### Excerpt
* START *
The billing coordinator lives inside the TMS. Whether your brokerage runs on a major platform or a custom-built system, the person in this role needs to pull load details, attach documents, update payment statuses, and run reports without hand-holding. They also need to understand how data flows between the TMS, your accounting system, and your carrier payment platform. Per Trimble's documentation on freight cost reconciliation, the reconciliation screen in systems like Spectrum allows ticket-by-ticket comparison of freight costs. Your billing coordinator should be comfortable navigating similar workflows in whatever TMS you use.

Pattern Recognition

Individual overbills are a problem. Systematic overbilling is a pattern that costs thousands per month. The best billing coordinators don't just catch one bad invoice. They notice that a specific carrier consistently bills fuel surcharges on gross linehaul instead of net, or that detention charges from a particular warehouse always clock in at exactly 3 hours regardless of actual wait time. This skill is part data analysis, part operational intuition. It comes from processing high volumes and paying attention.

Document Organization

Every load generates a rate con, a BOL, a POD, the carrier invoice, and potentially lumper receipts, detention logs, and accessorial authorization emails. If these documents aren't organized by load number and accessible in seconds, reconciliation slows to a crawl. The coordinator needs to maintain a filing system (digital, inside the TMS) that makes any load's complete document trail retrievable in under a minute. When a dispute arises six weeks later, the coordinator who can pull the rate con and POD in 30 seconds wins. The one who has to dig through email threads for 20 minutes loses.
* END *
Dataset excerpt:
* START *
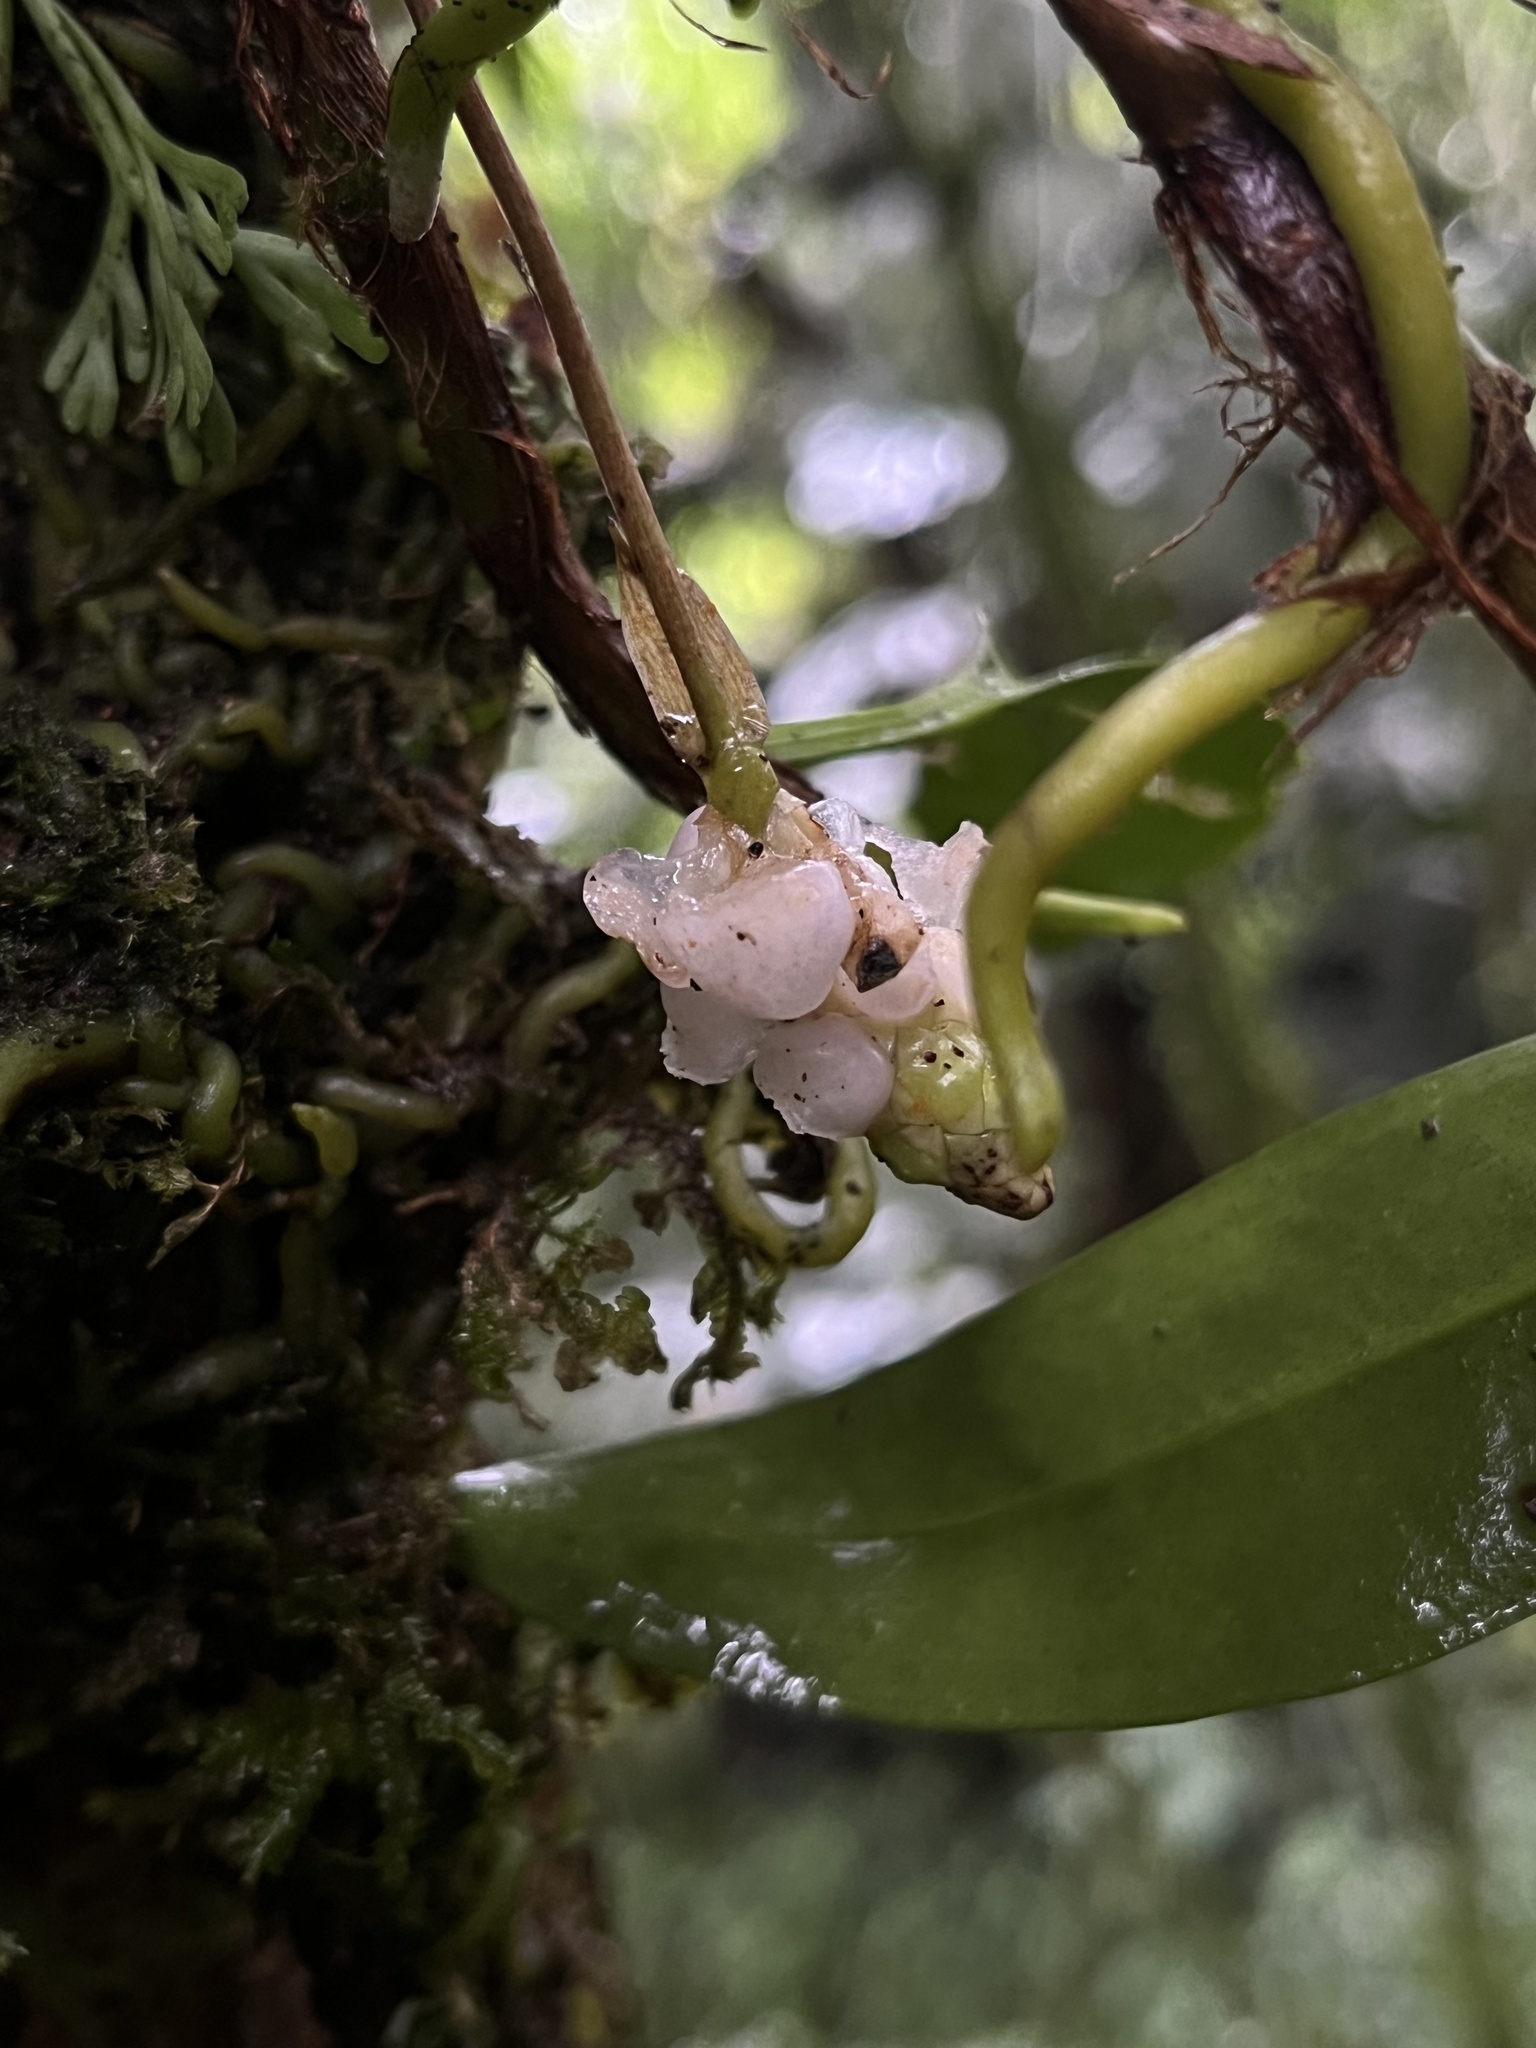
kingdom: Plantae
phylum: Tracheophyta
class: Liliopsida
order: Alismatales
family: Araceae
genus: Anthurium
* END *
* START *
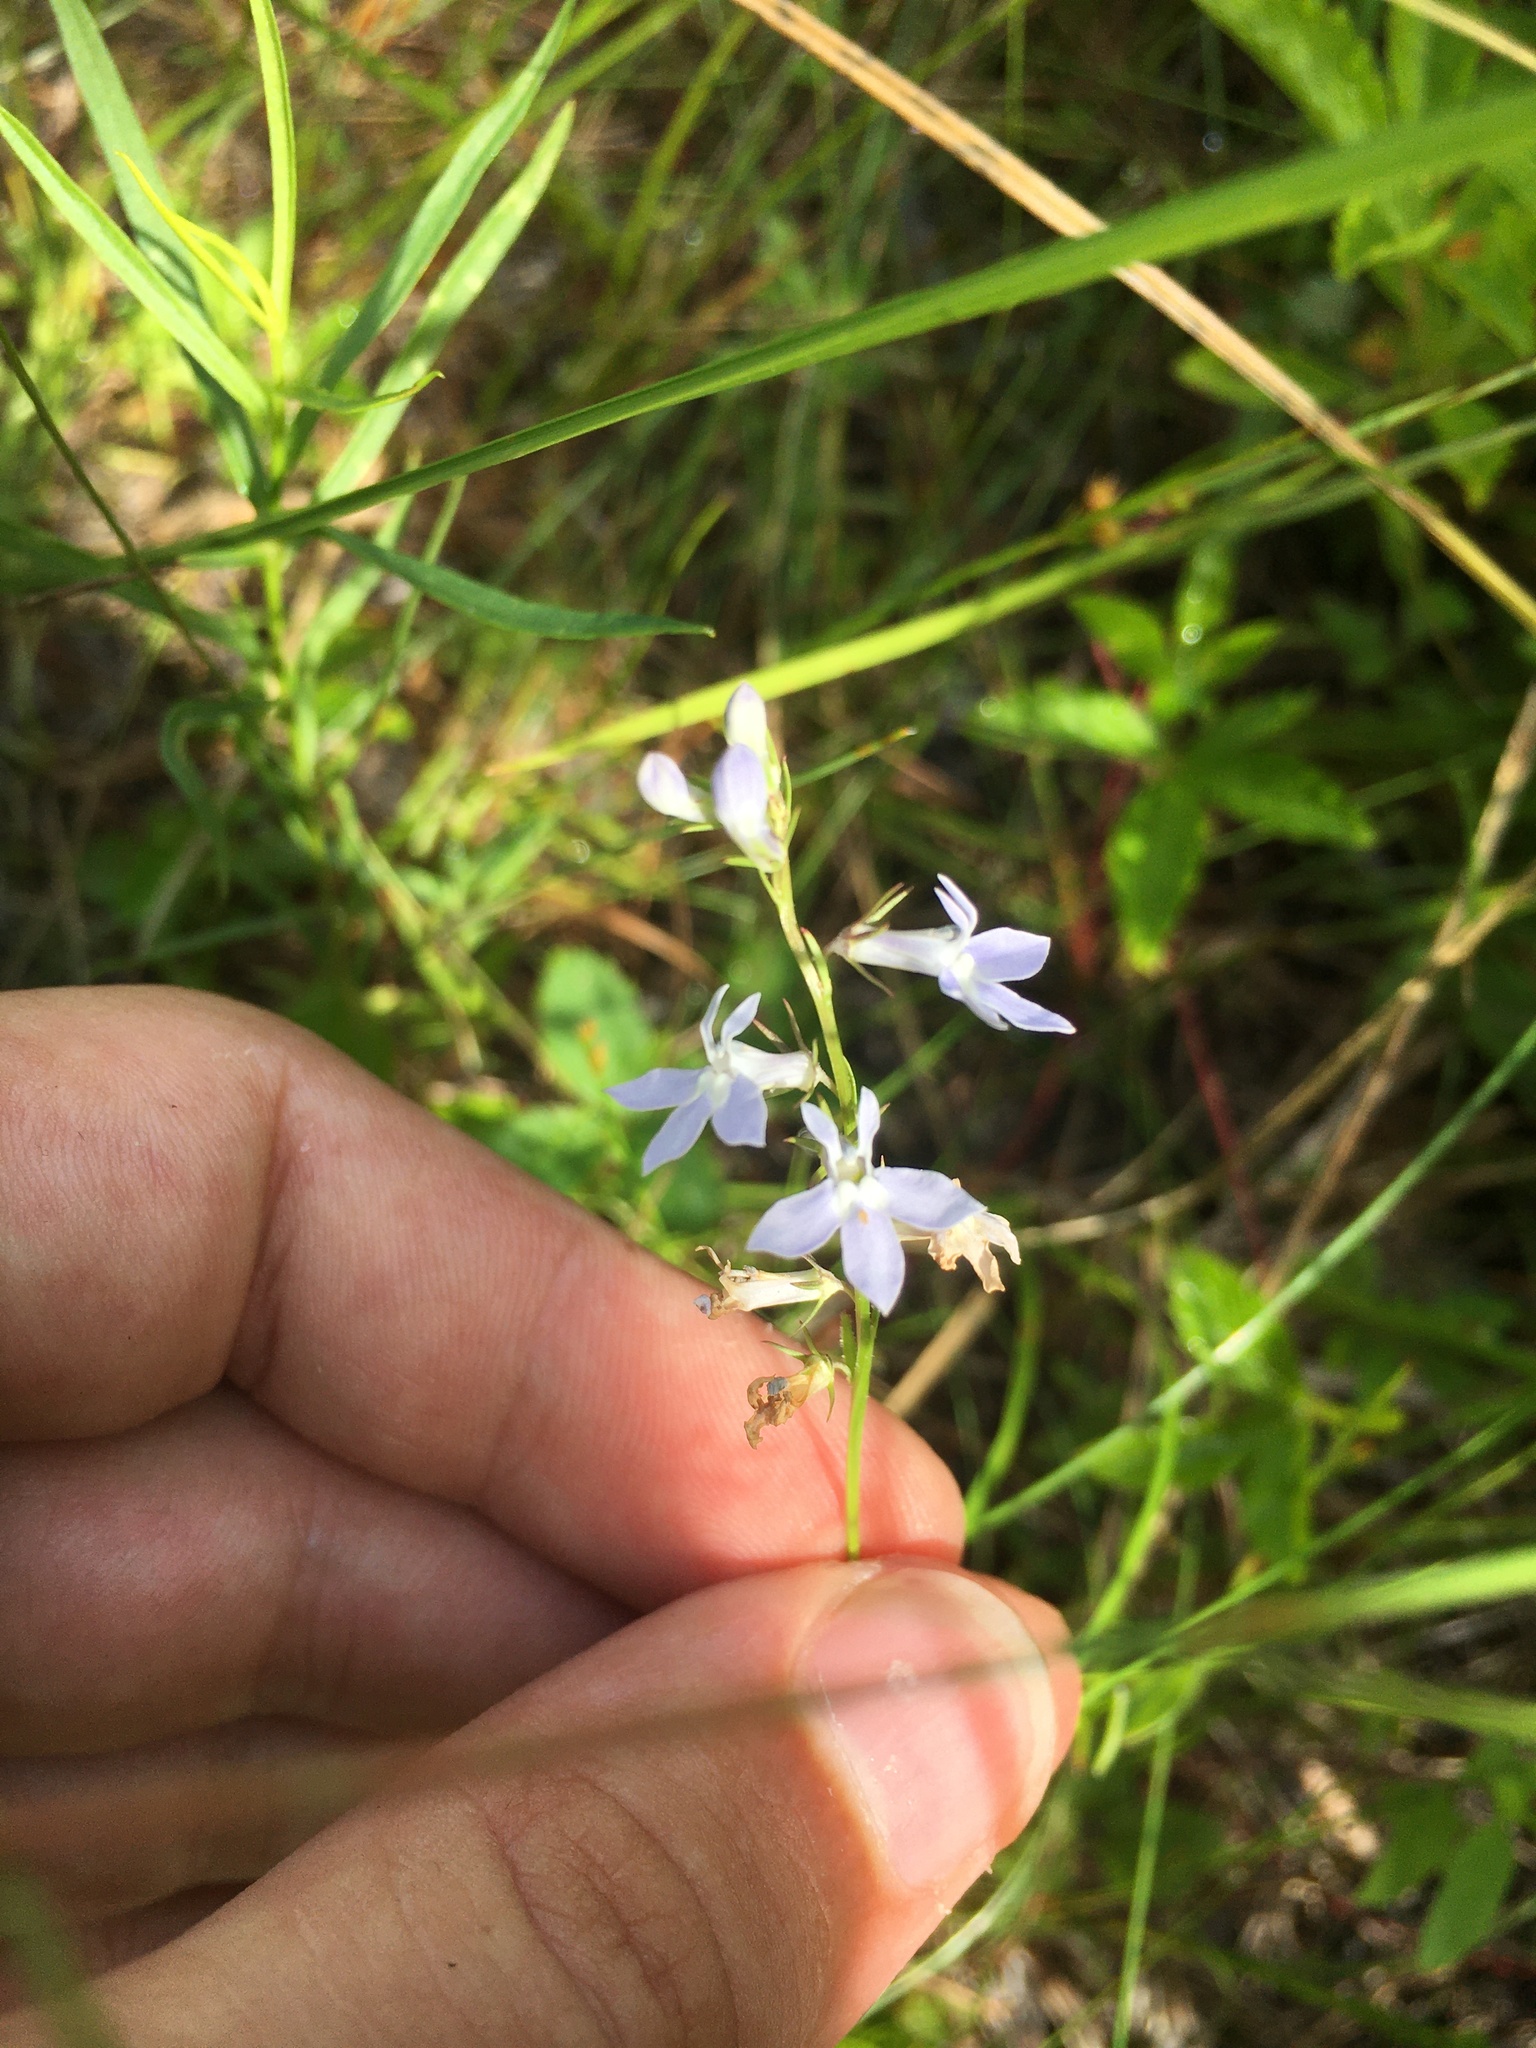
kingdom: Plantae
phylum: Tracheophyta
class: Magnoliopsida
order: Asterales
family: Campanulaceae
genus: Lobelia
* END *
### To-do list
A) In the excerpt on freight billing coordinators, what does the reconciliation screen in systems like Spectrum allow?
B) Duplicate the part of the excerpt on freight billing coordinators starting with "Document Organization" and going on through "20 minutes loses.".
The data plays no part in the work here.

### Answers to the problems
A) It allows ticket-by-ticket comparison of freight costs.

B)
Document Organization

Every load generates a rate con, a BOL, a POD, the carrier invoice, and potentially lumper receipts, detention logs, and accessorial authorization emails. If these documents aren't organized by load number and accessible in seconds, reconciliation slows to a crawl. The coordinator needs to maintain a filing system (digital, inside the TMS) that makes any load's complete document trail retrievable in under a minute. When a dispute arises six weeks later, the coordinator who can pull the rate con and POD in 30 seconds wins. The one who has to dig through email threads for 20 minutes loses.